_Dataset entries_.
---------------
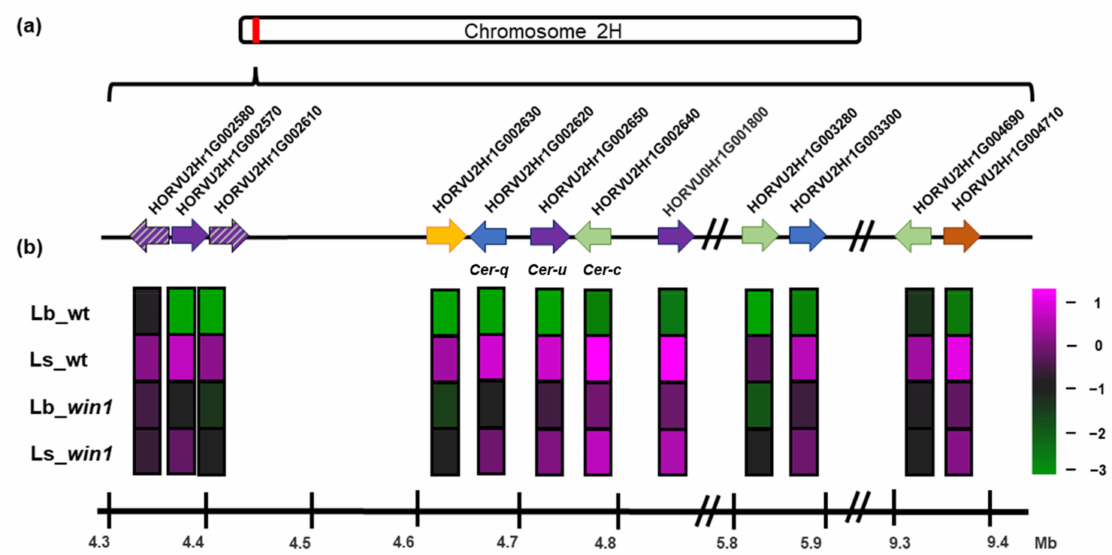
Figure 4. Cer-cqu gene cluster and co-expressed genes. ( a ) Physical map of the relevant region (highlighted in red colour) on barley chromosome 2H according to the Morex v2 assembly [24] Genes related to wax biosynthesis are coloured purple (cytochrome P450), blue (hydrolase), and orange (type-III polyketide synthase). The AdipoR/haemolysin-III-related coding gene is shown in yellow, the O-methyltransferase gene is shown in brown, pseudogenes are shown in striped patterns of corresponding color, and all other genes are shown in black. ( b ) Heatmap of gene expression. The magenta color indicates highly expressed genes, while green corresponds to low expression levels. The magenta-green gradient represents the change in fragments per kilobase of transcript per million mapped read (FPKM)-normalized log2-transformed counts from high to low. lb_ win1 — win1 KO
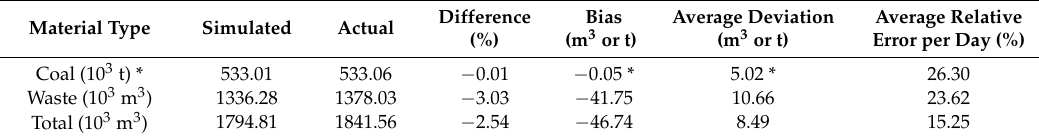
Table 5. Summary statistics of simulated and actual production data of the case Profen, Exp. 1.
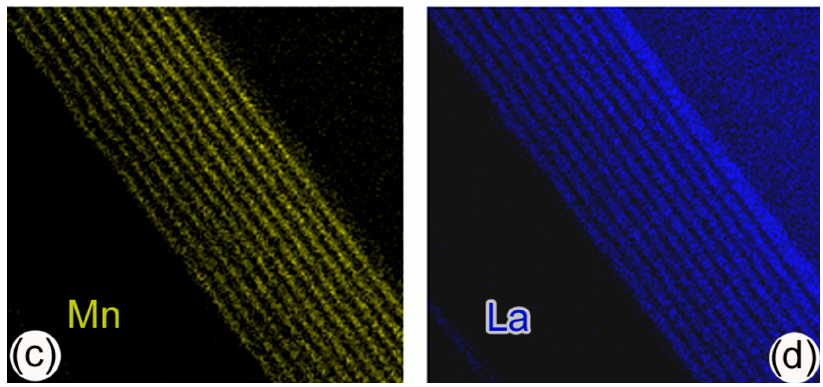
Figure 2. ( a ) HAADF image and ( b – d ) are the element mapping images of Fe, Mn, and La of sample-I, respectively.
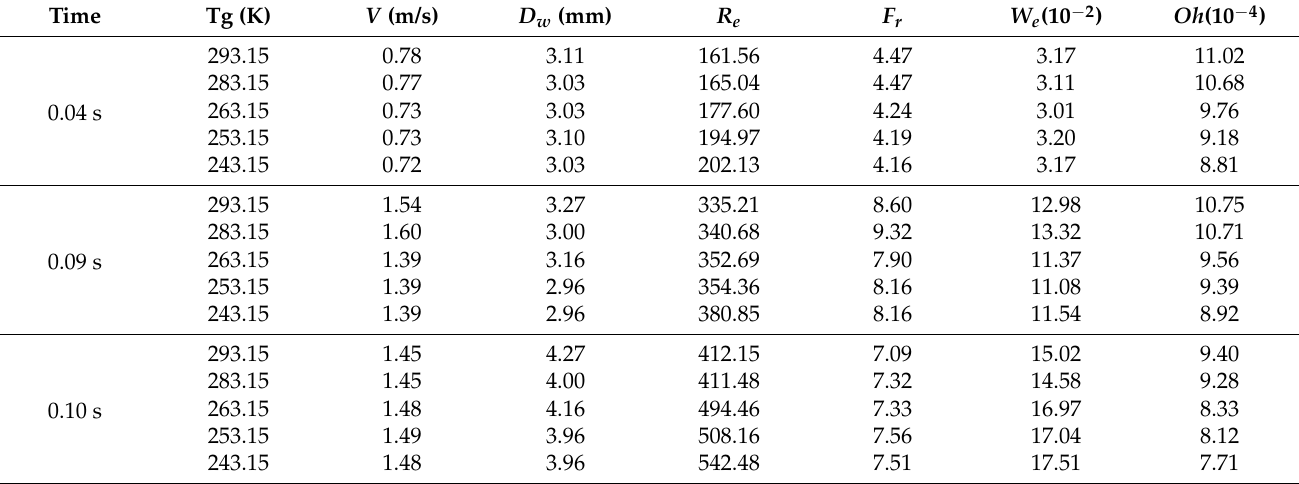
Figure 6. The velocity of the free-falling water droplet in air at different temperatures. Table 3. Parameters of the free-falling water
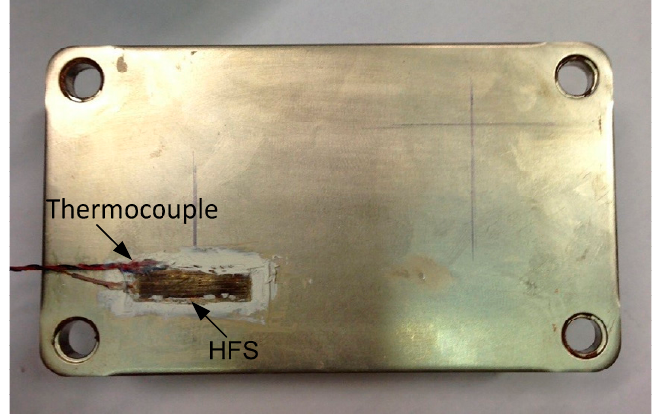
Figure 9. Attachment of the sensor to the base plate.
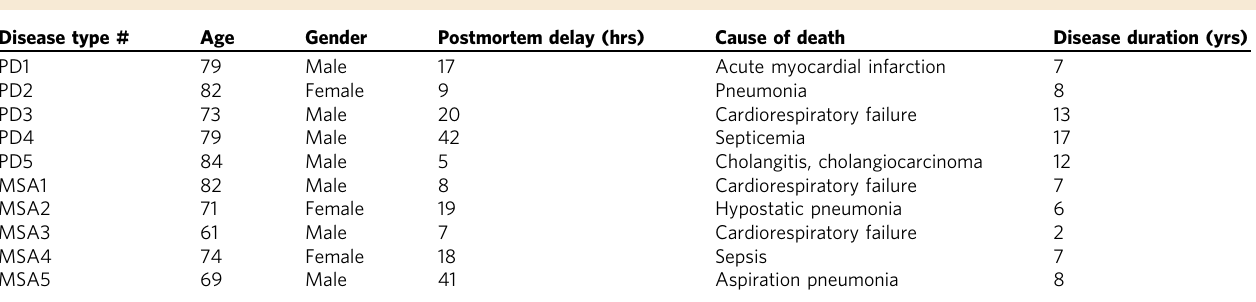
Table 1 Demographics of donor brains from α -synucleinopathy patients. Disease type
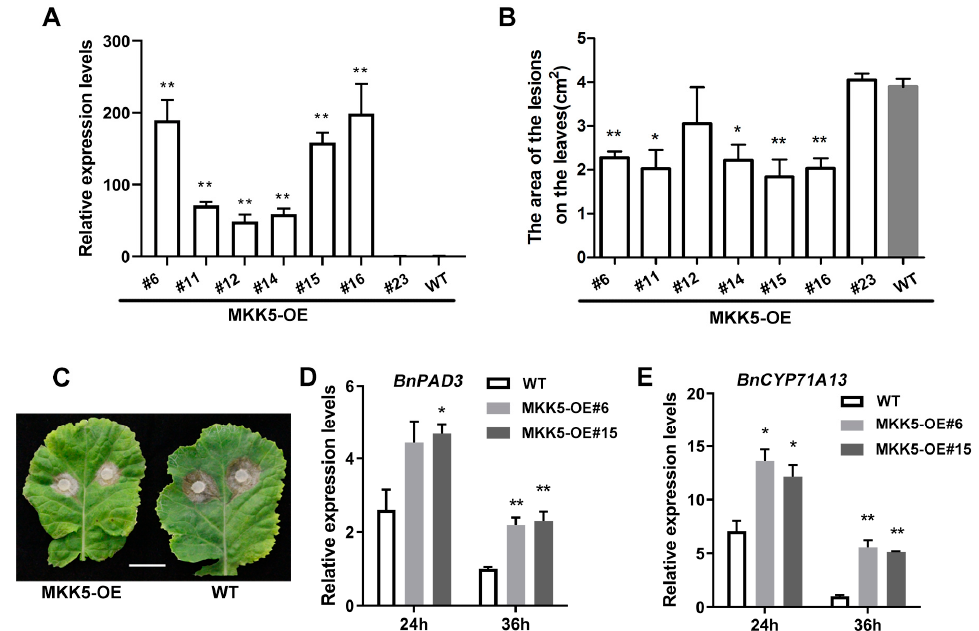
Figure 2. Overexpression of BnaA03.MKK5 enhances S. sclerotiorum resistance in B. napus. ( A ) qRT-PCR analysis of BnaA03.MKK5 overexpression (MKK5-OE) lines. The expression in wild-type (WT) plants is used as the control. ( B , C ) Statistical analysis of lesion areas of MKK5-OE lines after 48 h of inoculation, and lesion imaging of representative lines. Scale bar, 2 cm. ( D , E ) Relative expression levels of BnPAD3 and BnCYP71A13 in MKK5-OE lines and WT plants after inoculation for 24 h and 36 h. In all charts, data are shown as means ± SD ( n = 3). Asterisks indicate significant differences compared with WT plants at corresponding time points ( t -test, * p < 0.05, ** p <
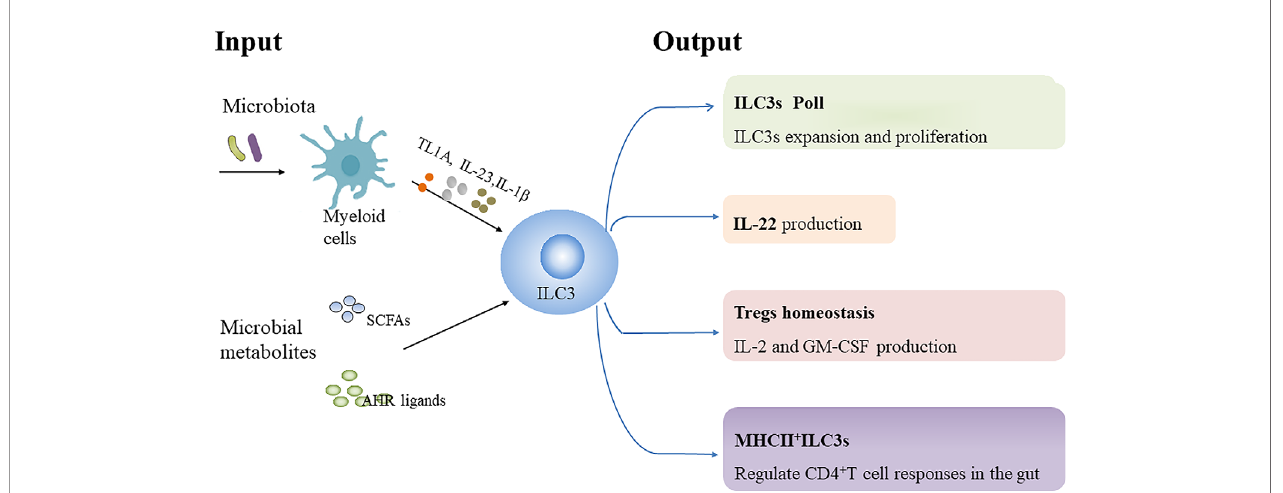
FIGURE 1 | Regulation of ILC3s by microbiota and microbial metabolites. Microbiota-driven IL-1 b production by intestinal macrophages enhances IL-2 and granulocyte macrophage colony-stimulating factor (GM-CSF) production by ILC3s, which is essential for regulatory T cells (Tregs) and immunologic homeostasis in the small intestine and colon in mice, respectively. Microbiota-induced IL-23 reduces major histocompatibility complex class II (MHCII) expression in murine NCR - ILC3s, thereby negatively affecting their potential to elicit CD4 + T cell responses. TNF-like ligand 1 A (TL1A) cooperates with IL-23 and IL-1 b to promote IL-22 production, proliferation and expansion of human ILC3s ex vivo . Additionally, TL1A can enhance IL-22 secretion by murine ILC3s. However, TL1A expression can induce OX40L expression in MHCII + ILC3s, which promote Th1 cells activation in chronic T cell colitis in mice. Collectively, microbial signals can be sensed by myeloid cells to regulate ILC3s biology. In addition, Short-chain fatty acids (SCFAs), the metabolites from gut microbial fermentation of dietary substrates, can regulate murine ILC3s pool as well as their IL-22 production in a receptor-dependent manner. Dietary tryptophan can be metabolized into aryl hydrocarbon receptor (AHR) ligands by commensal microbiota, which promote IL-22 secretion by murine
---------------
_Task brief_. I'd like every record transcribed exactly, with no pictures carried over.

_Response_.
Figure 4. Cer-cqu gene cluster and co-expressed genes. ( a ) Physical map of the relevant region (highlighted in red colour) on barley chromosome 2H according to the Morex v2 assembly [24] Genes related to wax biosynthesis are coloured purple (cytochrome P450), blue (hydrolase), and orange (type-III polyketide synthase). The AdipoR/haemolysin-III-related coding gene is shown in yellow, the O-methyltransferase gene is shown in brown, pseudogenes are shown in striped patterns of corresponding color, and all other genes are shown in black. ( b ) Heatmap of gene expression. The magenta color indicates highly expressed genes, while green corresponds to low expression levels. The magenta-green gradient represents the change in fragments per kilobase of transcript per million mapped read (FPKM)-normalized log2-transformed counts from high to low. lb_ win1 — win1 KO
Table 5. Summary statistics of simulated and actual production data of the case Profen, Exp. 1.
Figure 2. ( a ) HAADF image and ( b – d ) are the element mapping images of Fe, Mn, and La of sample-I, respectively.
Figure 6. The velocity of the free-falling water droplet in air at different temperatures. Table 3. Parameters of the free-falling water
Figure 9. Attachment of the sensor to the base plate.
Table 1 Demographics of donor brains from α -synucleinopathy patients. Disease type
Figure 2. Overexpression of BnaA03.MKK5 enhances S. sclerotiorum resistance in B. napus. ( A ) qRT-PCR analysis of BnaA03.MKK5 overexpression (MKK5-OE) lines. The expression in wild-type (WT) plants is used as the control. ( B , C ) Statistical analysis of lesion areas of MKK5-OE lines after 48 h of inoculation, and lesion imaging of representative lines. Scale bar, 2 cm. ( D , E ) Relative expression levels of BnPAD3 and BnCYP71A13 in MKK5-OE lines and WT plants after inoculation for 24 h and 36 h. In all charts, data are shown as means ± SD ( n = 3). Asterisks indicate significant differences compared with WT plants at corresponding time points ( t -test, * p < 0.05, ** p <
FIGURE 1 | Regulation of ILC3s by microbiota and microbial metabolites. Microbiota-driven IL-1 b production by intestinal macrophages enhances IL-2 and granulocyte macrophage colony-stimulating factor (GM-CSF) production by ILC3s, which is essential for regulatory T cells (Tregs) and immunologic homeostasis in the small intestine and colon in mice, respectively. Microbiota-induced IL-23 reduces major histocompatibility complex class II (MHCII) expression in murine NCR - ILC3s, thereby negatively affecting their potential to elicit CD4 + T cell responses. TNF-like ligand 1 A (TL1A) cooperates with IL-23 and IL-1 b to promote IL-22 production, proliferation and expansion of human ILC3s ex vivo . Additionally, TL1A can enhance IL-22 secretion by murine ILC3s. However, TL1A expression can induce OX40L expression in MHCII + ILC3s, which promote Th1 cells activation in chronic T cell colitis in mice. Collectively, microbial signals can be sensed by myeloid cells to regulate ILC3s biology. In addition, Short-chain fatty acids (SCFAs), the metabolites from gut microbial fermentation of dietary substrates, can regulate murine ILC3s pool as well as their IL-22 production in a receptor-dependent manner. Dietary tryptophan can be metabolized into aryl hydrocarbon receptor (AHR) ligands by commensal microbiota, which promote IL-22 secretion by murine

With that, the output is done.